Tuesday, 20 November 2012

Sickle repair

A while back, I bought a broken sickle from the tip shop. The blade was in good condition and not twisted. The reason that the sickle was at the tip shop was that the tang was broken and the handle was long gone.

When I got it home, I beat out a new tang for the blade and welded it on, then ground it down (roughly) … and then it stayed in my shed for a while.

On the weekend, I did some mowing with my ride-on Husqvarna. I just went around the paddock fence line so that I would have an easier time of putting up the new fence. I also cut around the chicken coop so that the chooks could scratch up some insects.

As the goats hadn’t been out, I decided that I’d cut the grass closer to the coop than the mower could get … and that I’d use the sickle.

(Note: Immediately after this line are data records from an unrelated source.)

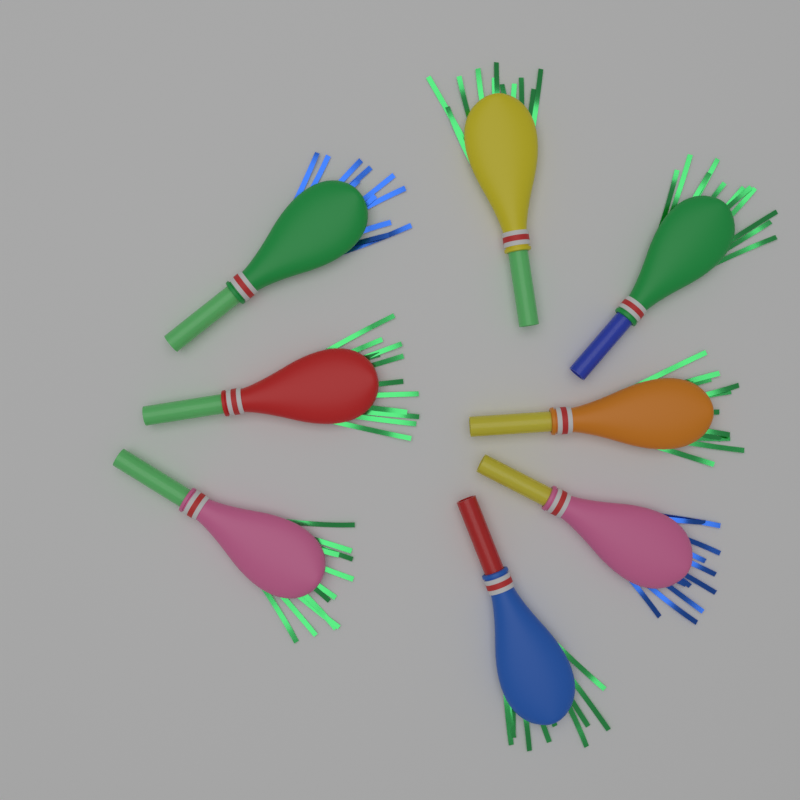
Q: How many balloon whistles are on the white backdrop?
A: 8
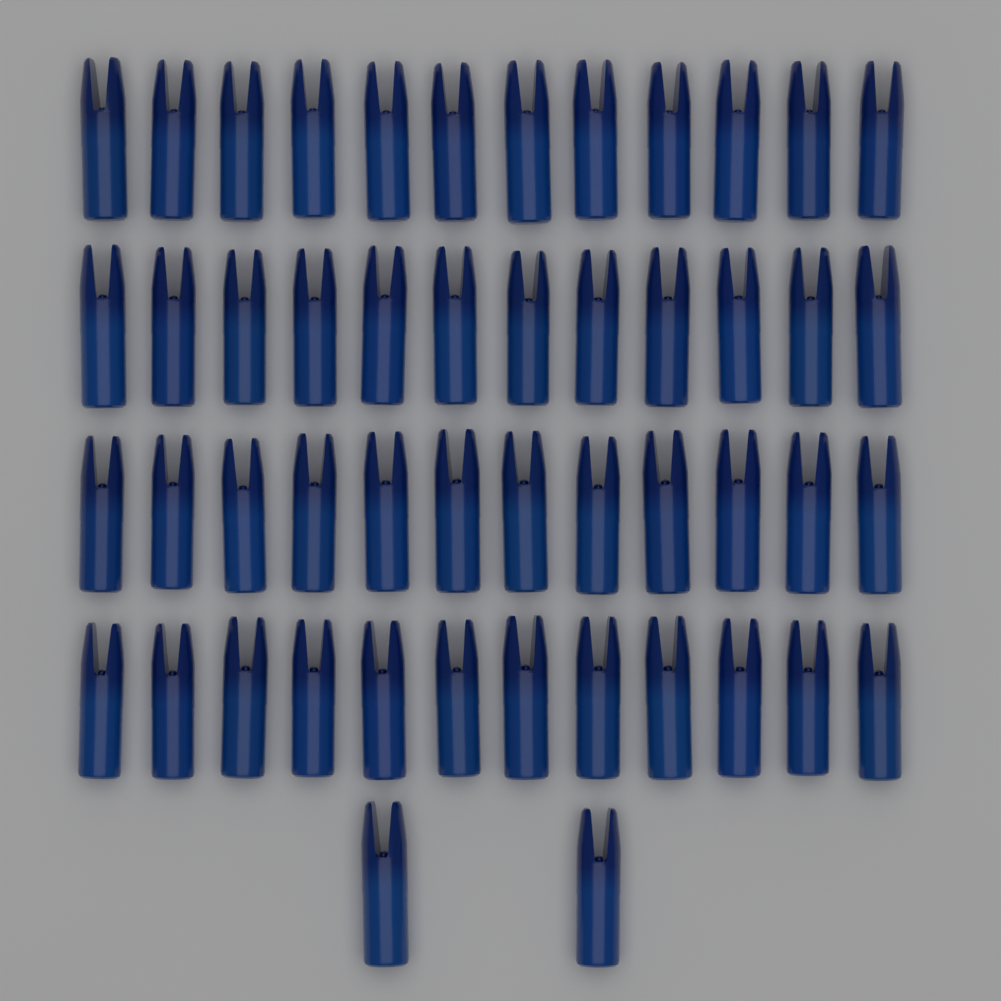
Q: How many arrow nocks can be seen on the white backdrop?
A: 50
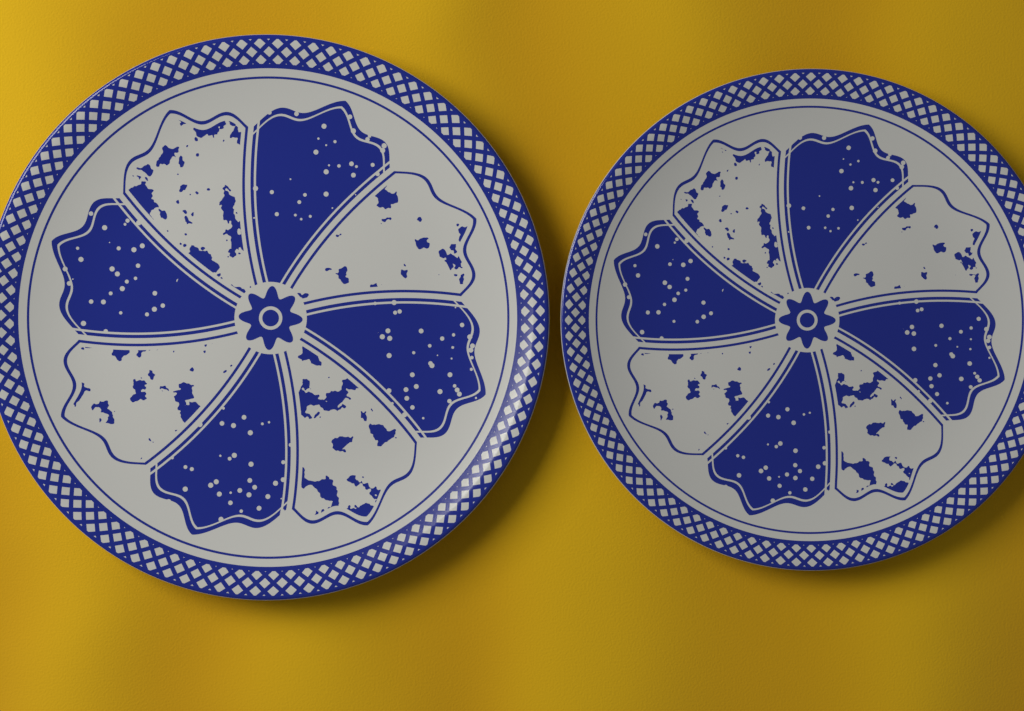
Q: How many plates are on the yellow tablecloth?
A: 2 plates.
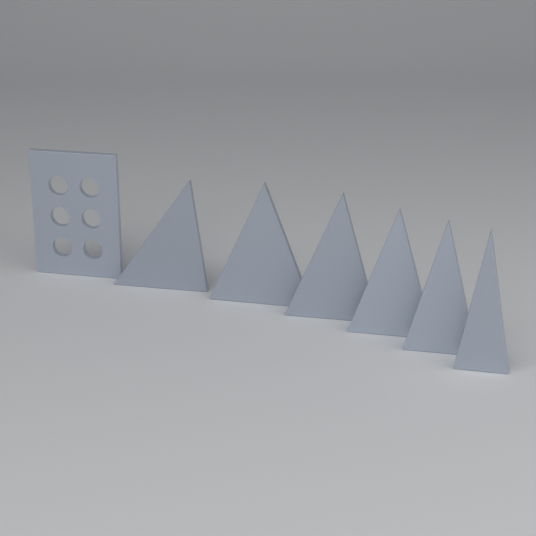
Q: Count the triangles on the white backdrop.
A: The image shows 6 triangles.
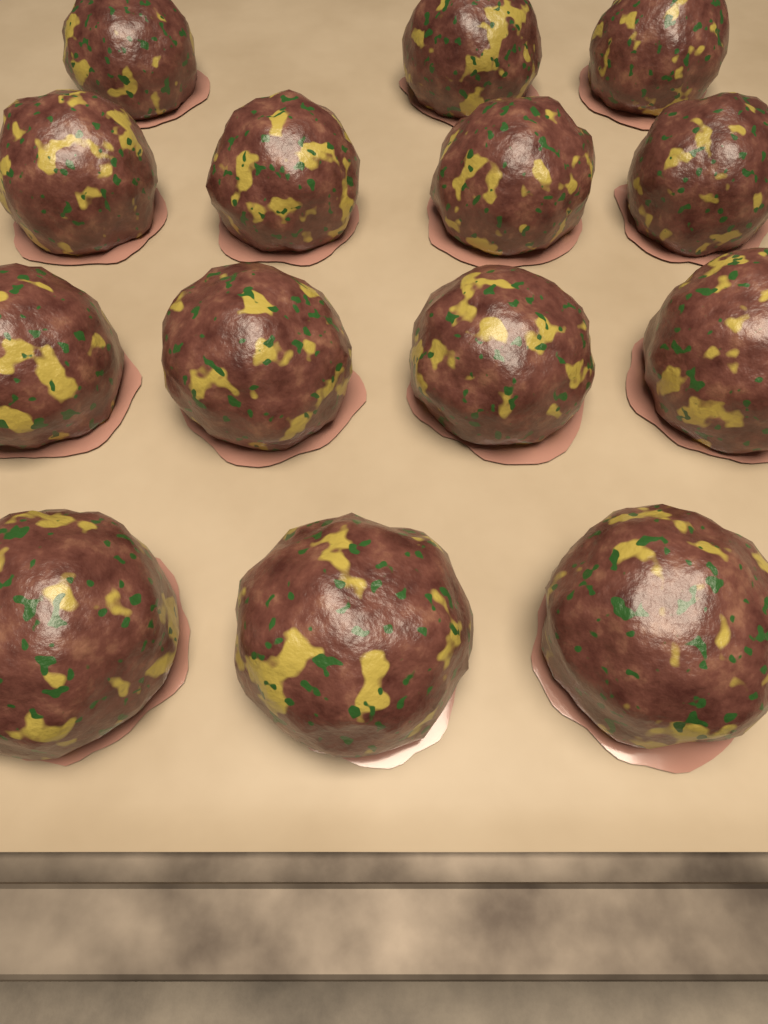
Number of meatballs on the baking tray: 14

I honed the blade to a nice sharp edge and then went to town on the long grass, cutting it and dropping the cuttings into the wheelbarrow. Of course, not having a handle on the sickle gave my hand a pretty hard time … and before long, my hand was bleeding from the rough parts of the tang gouging my finger.

Enough was enough! Last night I took the sickle back to the shed and cut a new 2 piece handle from some spare cedar and then I cut some 5/32 brass rod to make some rivets. I cut the cedar on the band saw and then I drilled three holes in the tang and matched the tang holes with holes in the handle blanks. I gave the handle a rough shaping with my bastard rasp and then set the rivets (that just means I hammered the rivets until they were flush and then used the centre punch to finish them off, rivets in handles don’t need to be mushroomed, just thickened a little). Then I rasped at the handle some more until I got the shape that I wanted, then it was onto the sandpaper.


The place that my finger was taking the most damage from was the 90o angle between the blade and the tang, so the new handle is cut to ease this into a soft radius. I also shaped the handle so that it fit the curve of my hand better. Later on, I’ll rub some linseed oil into the wood … but that isn’t all that necessary.